- 33 -

ПРИГОВОР

 

Но вот пришел день, когда нас, группу в 250 человек, вызвали к начальнику тюрьмы, чтобы объявить нам приговор. Нам дали расписаться на небольших — полтетрадного листа — типографских бланках с постановлением Особого совещания при НКВД. Все они были от 26 августа 1936 г. Никаких данных о характере преступления не было. На моем бланке от руки было написано:

«26/VIII — 36 г. Глазов Н. А. 1899 г. р. за контрреволюционную троцкистскую деятельность осужден на 5 лет содержания в ИТЛ». Из 250-ти двое получили срок в три года, остальные — по пять. Когда мы возвращались в камеру, я взглянул на Васильева, сокамерника, бывшего директора завода. С веселым лицом он приплясывал на ходу. Я спросил, чему он рад. Он ли-

 

- 34 -

кующим тоном ответил: «Я думал, что приговорят к расстрелу!» Это был хороший, приятный человек, и мы вместе с ним радовались, когда на набережную, куда выходили окна тюрьмы, приходила его жена с двумя детьми. Через два года мы встретились в лагере на Воркуте. Там он и умер от заражения крови после неудачной операции на животе. Другой сокамерник — матрос Портнов — при погрузке угля на баржу упал с эстакады и разбился насмерть в том же 1938 году. Так что срок приговора сам по себе ничего не решал.

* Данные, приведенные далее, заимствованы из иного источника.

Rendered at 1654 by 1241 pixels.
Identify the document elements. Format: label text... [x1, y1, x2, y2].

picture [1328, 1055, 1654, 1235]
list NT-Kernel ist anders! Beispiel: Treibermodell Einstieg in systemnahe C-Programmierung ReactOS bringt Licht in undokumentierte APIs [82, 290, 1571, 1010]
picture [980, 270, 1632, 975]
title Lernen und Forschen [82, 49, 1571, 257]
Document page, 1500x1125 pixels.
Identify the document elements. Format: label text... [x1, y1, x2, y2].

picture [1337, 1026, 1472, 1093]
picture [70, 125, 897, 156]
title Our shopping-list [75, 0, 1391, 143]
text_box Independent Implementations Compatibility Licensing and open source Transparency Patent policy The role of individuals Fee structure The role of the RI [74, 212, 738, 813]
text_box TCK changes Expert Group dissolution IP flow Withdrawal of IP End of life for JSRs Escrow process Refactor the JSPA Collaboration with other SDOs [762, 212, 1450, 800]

После объявления нам приговора оставалось ждать отправки в лагерь. Свиданий с семьями не давали, хотя с приговором их ознакомили. Передачу (в основном одежду) приняли. Время отправки сообщили.

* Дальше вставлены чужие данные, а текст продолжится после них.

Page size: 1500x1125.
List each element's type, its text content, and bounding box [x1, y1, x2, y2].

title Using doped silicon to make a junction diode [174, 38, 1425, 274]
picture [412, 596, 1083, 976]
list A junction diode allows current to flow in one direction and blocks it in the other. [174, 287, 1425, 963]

Из тюрьмы на железную дорогу везли в открытых грузовиках. Мы сидели на полу, по углам стояли стрелки с винтовками. Был вечер, все вокруг сумрачно: улицы, дома, люди казались враждебными, чужими.

На станции Сортировочная, уже ночью нас — около трех тысяч — распределили по вагонам по сорок человек в алфавитном порядке. Я оказался в третьем от паровоза вагоне.

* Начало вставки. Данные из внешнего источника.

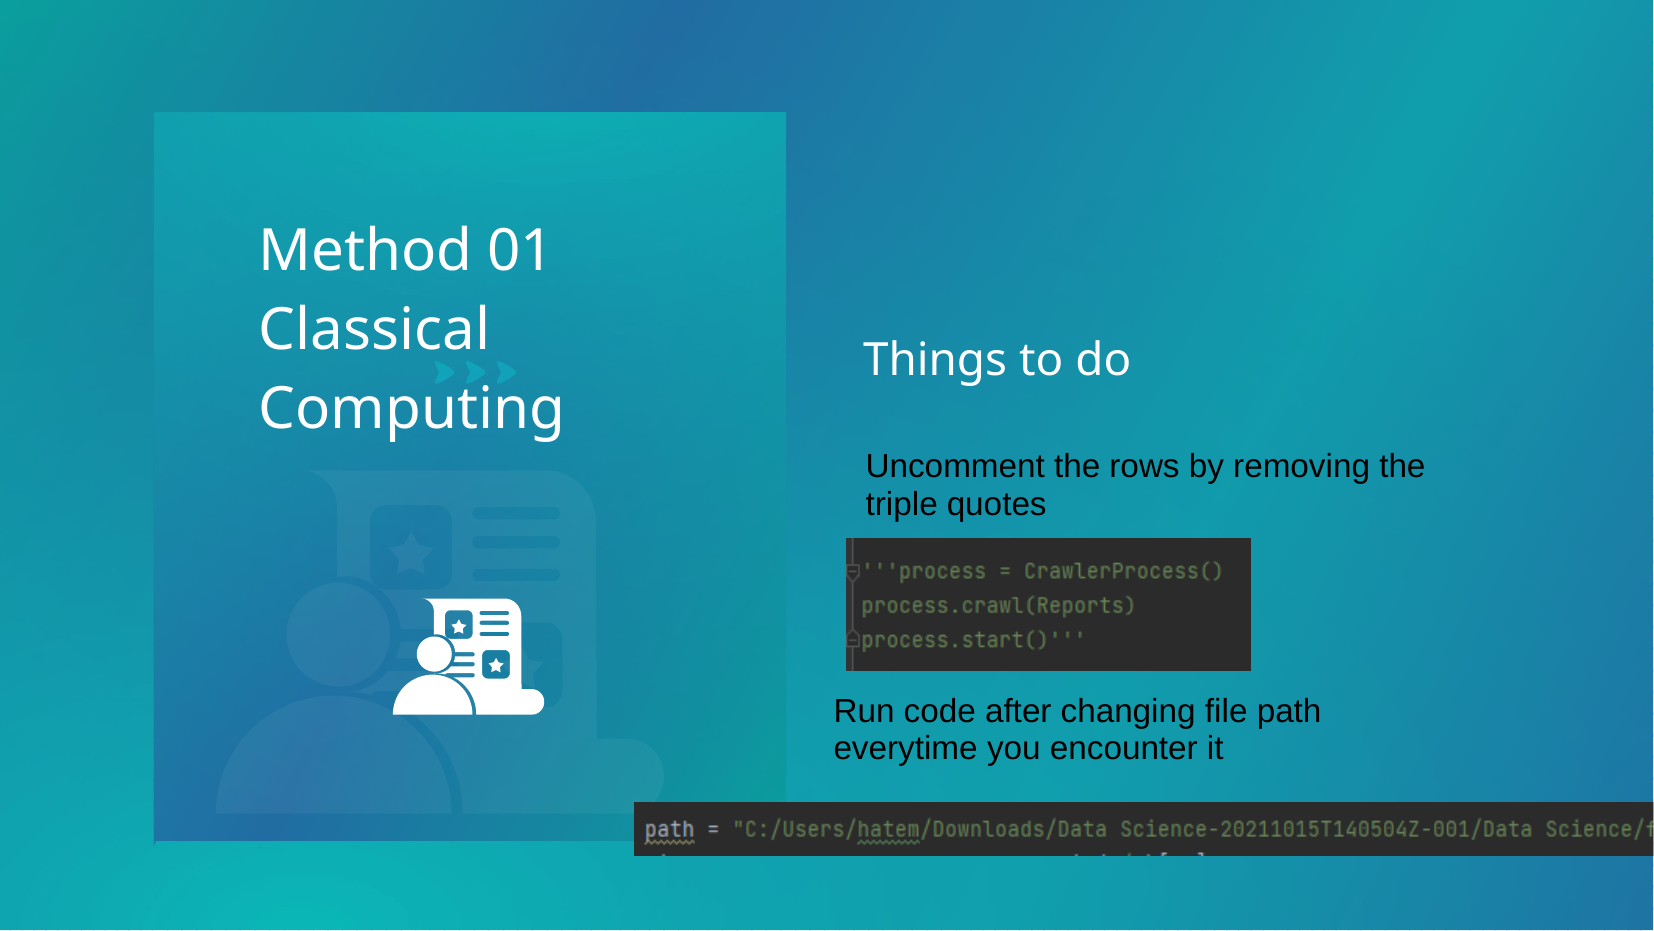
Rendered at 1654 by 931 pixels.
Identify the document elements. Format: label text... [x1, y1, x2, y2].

title Uncomment the rows by removing the triple quotes [865, 447, 1498, 585]
text_box Things to do [848, 318, 1194, 459]
title Run code after changing file path everytime you encounter it [833, 692, 1466, 800]
text_box Method 01 Classical Computing [244, 200, 748, 428]
picture [0, 0, 1654, 930]
text_box [153, 112, 787, 847]
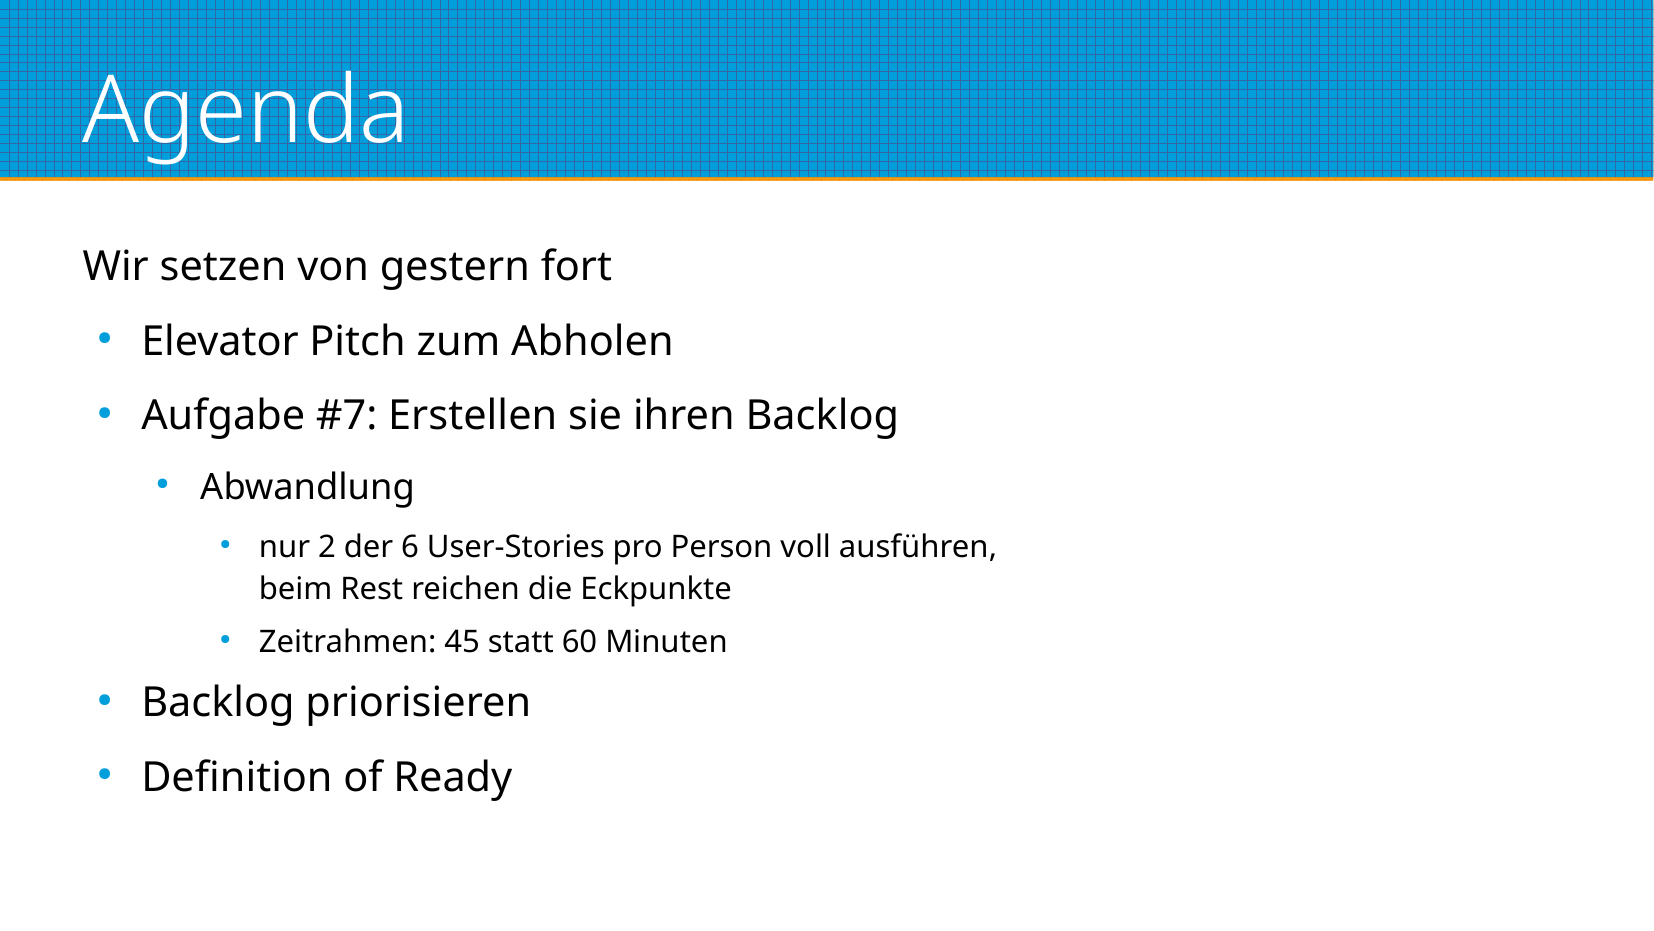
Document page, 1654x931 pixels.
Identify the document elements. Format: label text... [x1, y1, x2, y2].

list Wir setzen von gestern fort Elevator Pitch zum Abholen Aufgabe #7: Erstellen sie ihren Backlog Abwandlung nur 2 der 6 User-Stories pro Person voll ausführen, beim Rest reichen die Eckpunkte Zeitrahmen: 45 statt 60 Minuten Backlog priorisieren Definition of Ready [82, 236, 1034, 811]
title Agenda [82, 14, 1571, 171]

Родным время и место отправки официально сообщено не было, но окольными путями многие узнали — моей жене шепнул об этом при расставании допрашивавший ее накануне следователь.

Ко времени отправки поезда на путях собралась толпа провожающих. Мы с женой увидели друг друга, но сказать что-либо из-за шума не смогли.

Провожающие старались предельно приблизиться к вагонам, но стрелки с собаками оттеснили их на двести-триста метров, и поезд продвинули вперед. Жена бросилась за поездом, и через начальника конвоя ей удалось передать мне посылку — она точно видела, в каком я вагоне. Когда он открыл дверь, мы смогли вблизи обменяться прощальными словами. Она была измучена, и когда поезд тронулся, села на землю. Дверь задвинули, и через окошечко я увидел только ее вытянутые ноги — она уже лежала, а не сидела... Впервые со времени ареста я подумал: «Этого тебе, Сталин, я никогда не забуду».